NEW YORK, N.Y. — Reflective of the times in the wake of the mini-banking crisis of early 2023, Steve McLaughlin‘s outlook for the fintech market wasn’t entirely positive, but the entrepreneurial spirit was still there for his closing keynote speech at Fintech Nexus USA 2023.
“It turns out that even when the market is tough, and even when everyone’s licking their wounds, and quote-unquote, ‘no one’s getting capital,’ if you have the right business ball on the right day and in the right situation, there is capital going to certain companies,” said McLaughlin, the fintech entrepreneur and banking stalwart who founded his fintech boutique bank FT Partners in 2002, while describing a recent quest for investment in a client company.
“We just raised $125 million. It was massively oversubscribed for a company at $2.5 billion and literally no revenue. Not because they lost all the revenue … the optimism around the story was quite high. Even though we got turned down by many, many investors, we still got multiple investors to come in, and some are still banging on the door because the story itself was quite interesting.
“A lot of it is you have to kind of willpower yourself to success into capital, which is what they and we did in that case on the M&A front.”
‘Market has blown up a bit’
Still, McLaughlin told Oak HC/FT‘s Patricia Kemp, fielder of questions with McLaughlin on stage at the Javits Center, the “market has blown up a bit,” and the financial forecast is “pretty rough right now.”
“We produce a lot of data and information, and we have a tremendous amount of insight on what the activity is,” said McLaughlin. “When you look at all the bar charts of how financing activity went up, and M&A activity went up and how it’s kind of come down. And every quarter, it just keeps going down and down and down.

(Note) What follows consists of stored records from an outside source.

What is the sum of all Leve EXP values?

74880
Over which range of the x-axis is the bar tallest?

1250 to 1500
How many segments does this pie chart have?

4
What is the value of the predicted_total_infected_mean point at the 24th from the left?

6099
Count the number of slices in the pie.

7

“What you don’t realize is the bars were this high before, and now they’re this high, but what’s in the bar that was that high is a bunch of down rounds, inside rounds, inflated rounds, death deals, cannabis equity deals, a bunch of hot company deals for AI-driven companies and things like that. And there’s not that much in there at all related to a $50-million round for a company growing 35 percent, burning $20 million. You’re not seeing investors chase after those kinds of deals right now, even if it’s a really good and healthy company to some extent.”
There’s that ‘creative’ word again
Still, there’s that word ‘creative’ suggesting investors are looking for opportunities, said McLaughlin.

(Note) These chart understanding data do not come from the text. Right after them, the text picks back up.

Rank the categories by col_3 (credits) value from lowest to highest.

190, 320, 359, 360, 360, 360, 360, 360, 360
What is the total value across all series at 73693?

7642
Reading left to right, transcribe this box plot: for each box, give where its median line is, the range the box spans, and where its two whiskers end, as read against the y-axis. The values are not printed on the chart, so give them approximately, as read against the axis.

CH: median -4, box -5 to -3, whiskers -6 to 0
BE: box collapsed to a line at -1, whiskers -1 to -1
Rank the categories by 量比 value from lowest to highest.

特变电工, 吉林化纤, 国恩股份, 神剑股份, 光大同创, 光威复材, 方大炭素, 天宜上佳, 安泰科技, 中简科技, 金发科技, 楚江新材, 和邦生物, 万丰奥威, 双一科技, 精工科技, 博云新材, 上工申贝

He used the example of Global Payments selling Netspend to Rev Worldwide via Searchlight Capital, calling it “really creative deal-making.”
“You’re seeing some really interesting things happen on the M&A front, but you aren’t seeing tons of irregular-way M&A,” McLaughlin said. “I do know multiple deals coming down the pike that are sort of regular-way good deals, and all that kind of stuff, too. We’ve been involved in a bunch of them. But it’s creative time, quite frankly.”